Last month, the US House of Representatives voted to reauthorize the 2008 FISA Amendment Act (FAA), but not without attracting criticism from some very concerned parties. The American Civil Liberties Union filed a legal brief warning, “Under the FAA, the government can target anyone — human rights researchers, academics, attorneys, political activists, journalists — simply because they are foreigners outside the United States, and in the course of its surveillance it can collect Americans’ communications with those individuals.”
Beside from the obvious opposition to the warrantless wiretapping of any American with no explanation, there’s another problem that has put the FAA in the spotlight. The Justice Department has insisted that Americans can’t challenge the eavesdropping provisions because no civilians can say with absolute certainty that they have been targeted by secret surveillance.
The reason Americans can’t prove they’ve been monitored, of course, is because the government won’t give them yes or no answer anytime they’ve been asked.

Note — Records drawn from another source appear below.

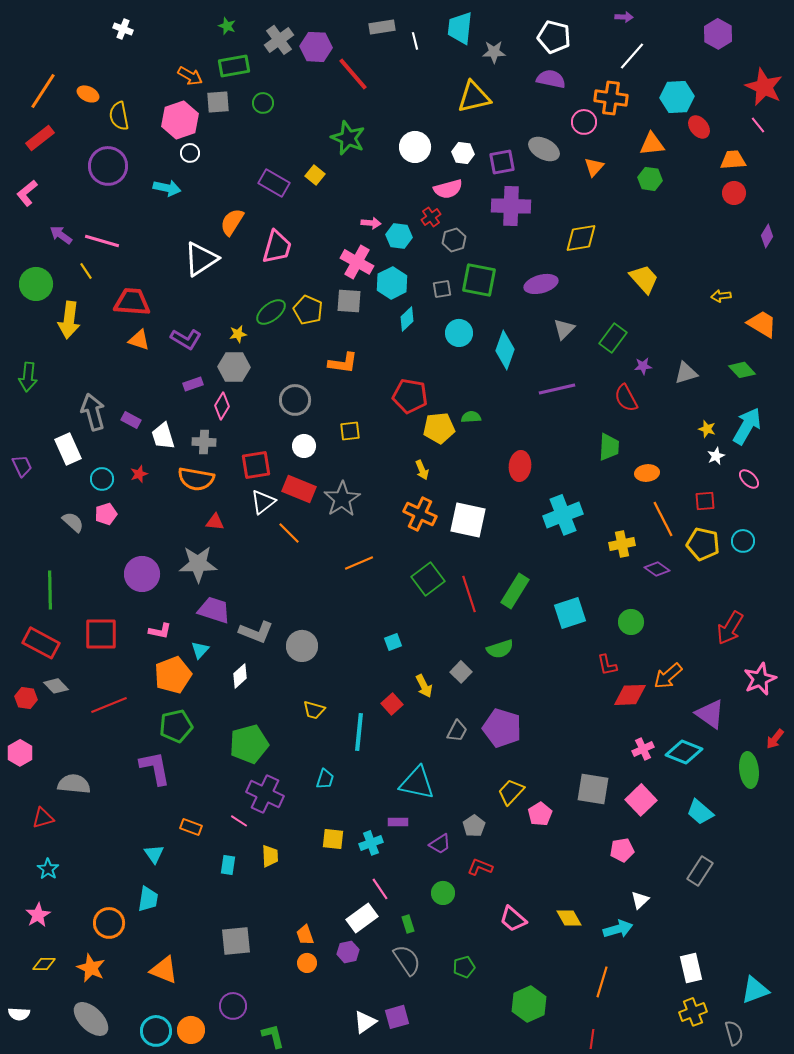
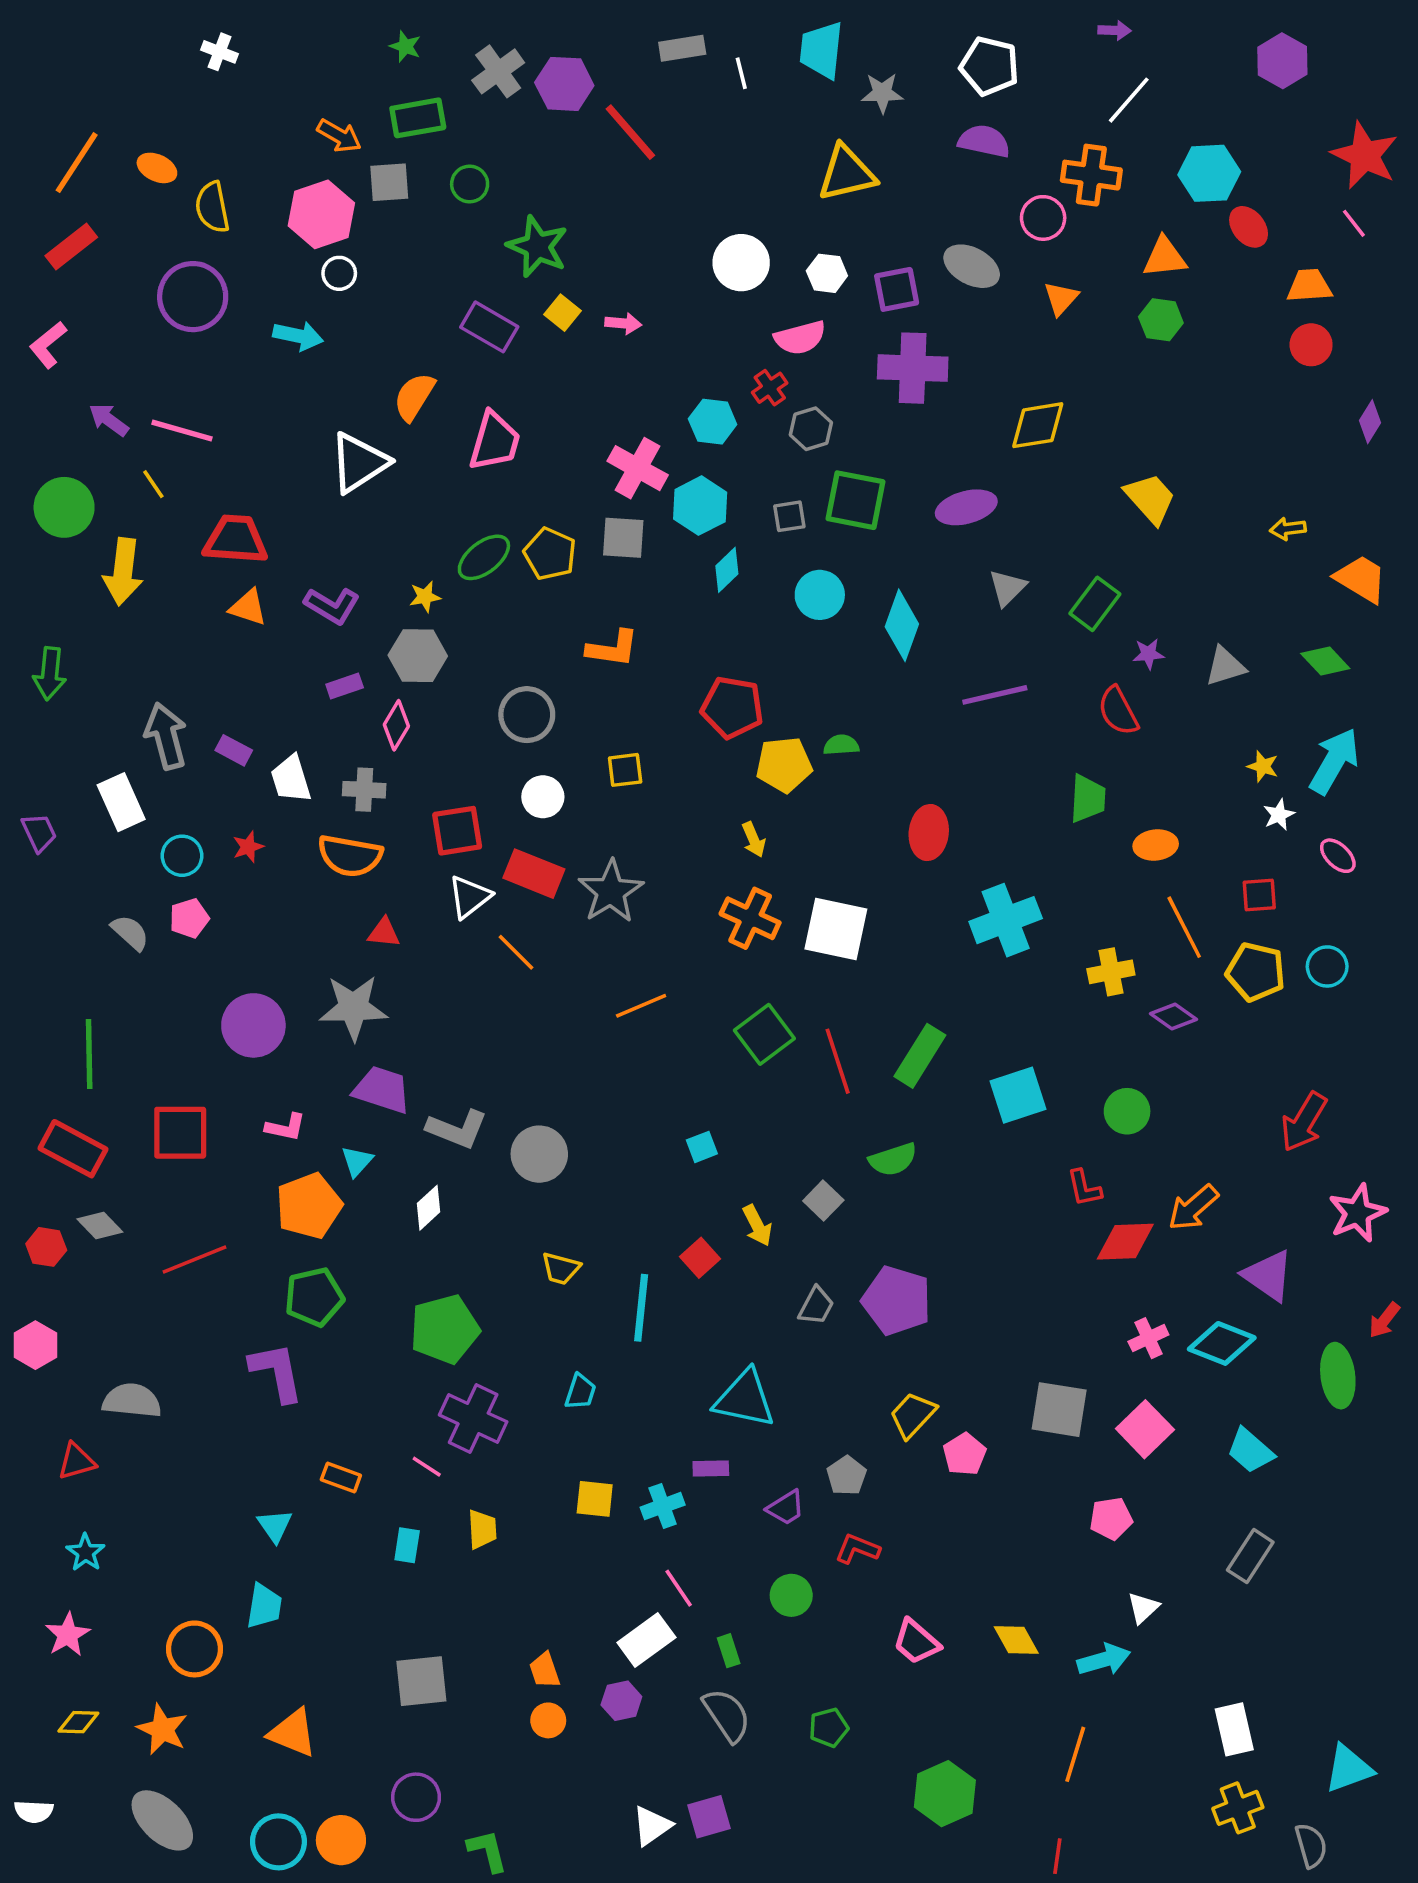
green star: (348, 138) -> (537, 247), moved
pink arrow: (371, 223) -> (623, 323), moved

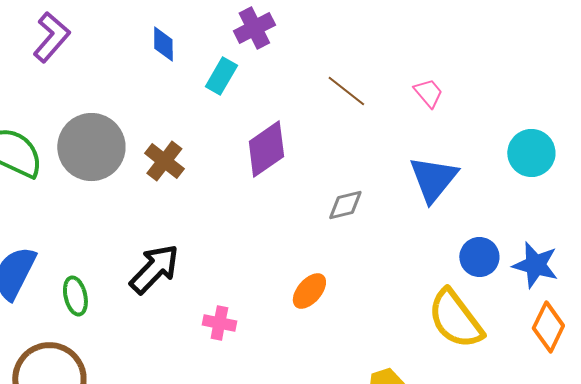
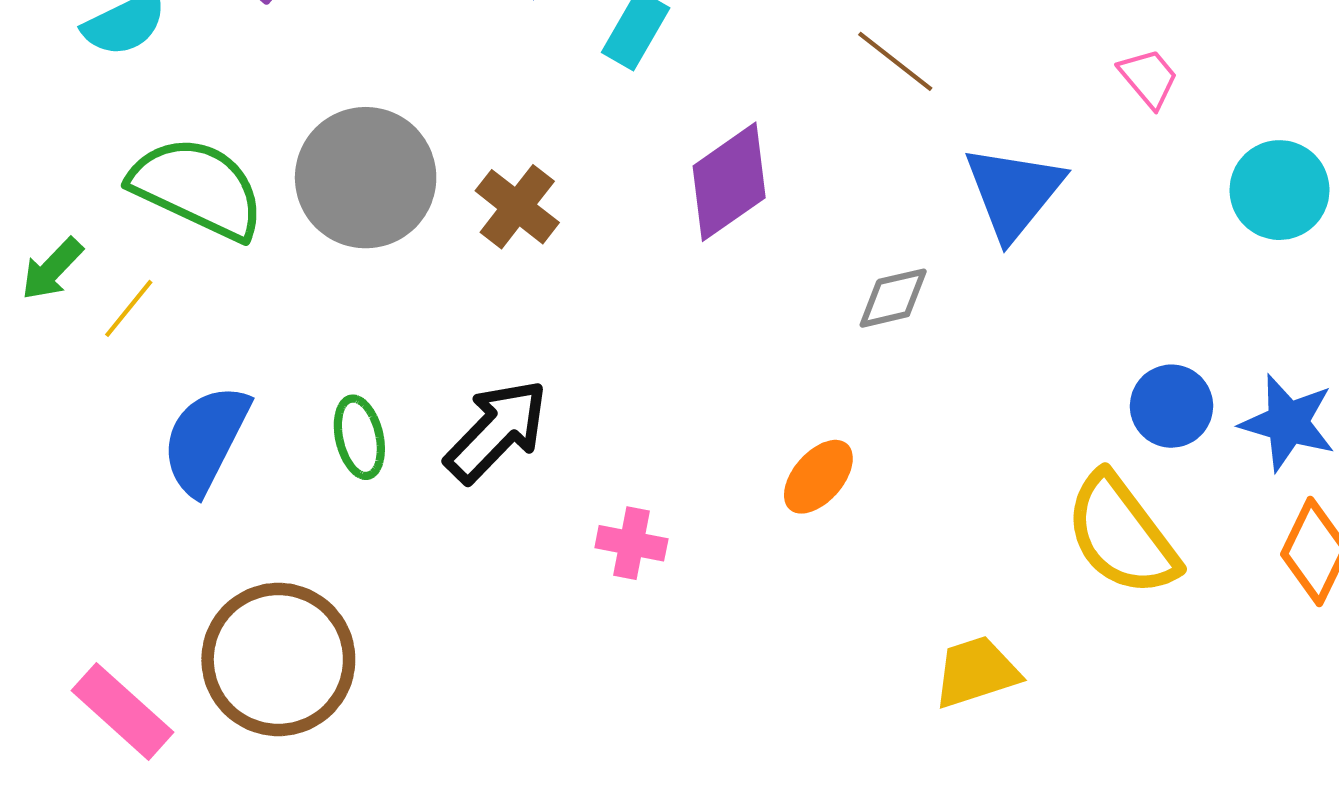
pink trapezoid: (428, 93) -> (1149, 78), moved
blue triangle: (433, 179) -> (1014, 192), moved
green ellipse: (75, 296) -> (359, 437), moved

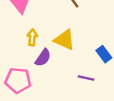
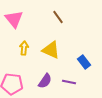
purple semicircle: (43, 58) -> (45, 81), moved

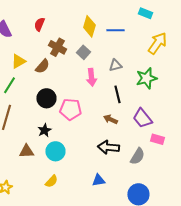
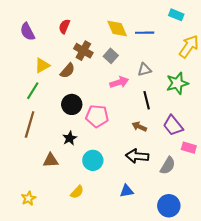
yellow diamond: (89, 26) -> (117, 28), turned -40
pink arrow: (91, 77) -> (119, 82), turned -102
cyan circle: (55, 151) -> (93, 160), moved

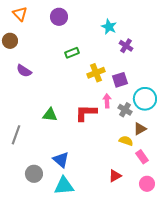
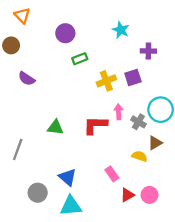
purple circle: (59, 17) -> (65, 33), moved
purple cross: (126, 46) -> (148, 51), moved, turned -32
purple square: (120, 80) -> (133, 78), moved
pink rectangle: (142, 157) -> (112, 174), moved
pink circle: (147, 184) -> (150, 195), moved

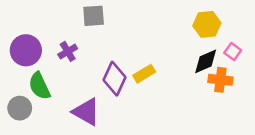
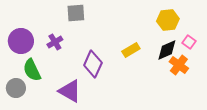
yellow rectangle: (144, 74) -> (131, 50), moved
orange cross: (220, 80) -> (179, 65), turned 30

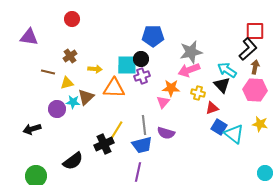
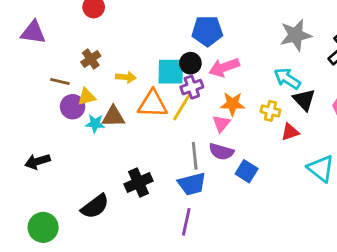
gray star: (191, 52) -> (296, 35), moved
pink arrow: (189, 70) -> (224, 67), moved
cyan arrow: (227, 70) -> (287, 79), moved
brown triangle: (86, 97) -> (113, 117), turned 42
purple circle: (57, 109) -> (73, 107), moved
blue square: (219, 127) -> (247, 171), moved
yellow line: (116, 131) -> (182, 107), moved
purple semicircle: (166, 133) -> (221, 152), moved

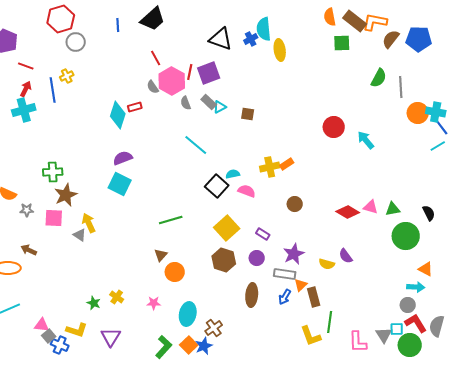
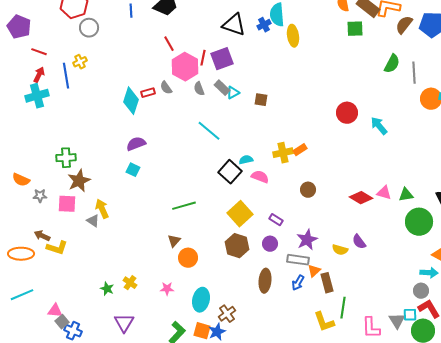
gray semicircle: (153, 87) -> (166, 88), moved
cyan square: (120, 184) -> (133, 170), size x0.6
yellow L-shape: (77, 330) -> (57, 248), moved
orange square: (189, 345) -> (202, 331), turned -30

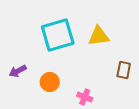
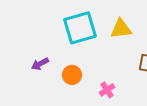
pink cross: (85, 97) -> (107, 90), turned 35

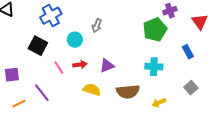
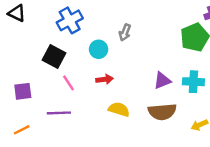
purple triangle: (107, 66) -> (162, 81), moved
pink line: (59, 68) -> (68, 83), moved
purple line: (42, 93) -> (59, 113), turned -54
orange line: (19, 104) -> (22, 130), moved

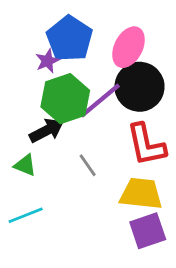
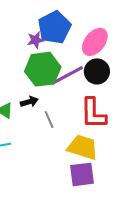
black circle: (139, 87) -> (97, 71), size x0.7
black arrow: (46, 130) -> (29, 102), moved, size x0.7

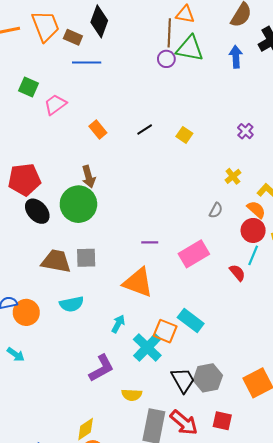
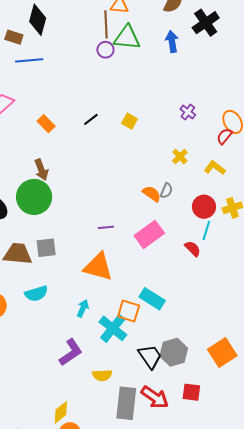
orange semicircle: (256, 210) -> (152, 194), moved

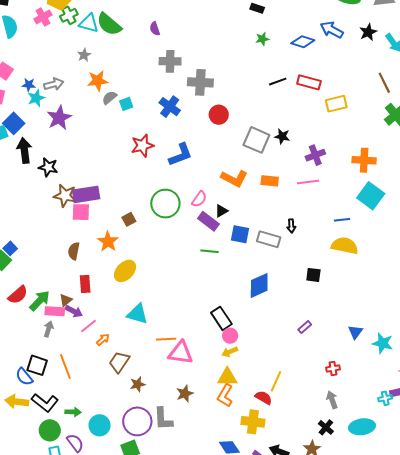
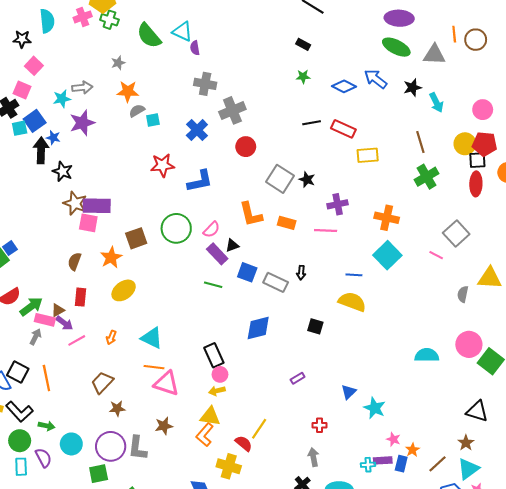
green cross: (69, 15) -> (109, 20), turned 36
cyan triangle: (89, 23) -> (182, 32), moved
gray cross: (200, 82) -> (232, 110), turned -35
blue star: (29, 85) -> (53, 138), moved
orange L-shape: (234, 178) -> (251, 214), turned 40
brown square: (129, 219) -> (136, 238), size x1.5
cyan triangle: (137, 314) -> (152, 338), moved
orange arrow: (103, 340) -> (111, 337), moved, turned 144

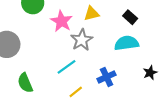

Each time the question comes up over who has been targeted, the government has defaulted to say that national security prohibits them from disclosing who’s been subjected to NSA spying, claiming state secret privilege to prevent disclosing even the bare bones of their wiretapping program. When two US senators asked the Office of the Inspector General of the Intelligence Community earlier this year, “how many people inside the United States have had their communications collected or reviewed under the authorities granted by section 702” of the FAA, the NSA fired back by saying even responding to that inquiry would be against their rules.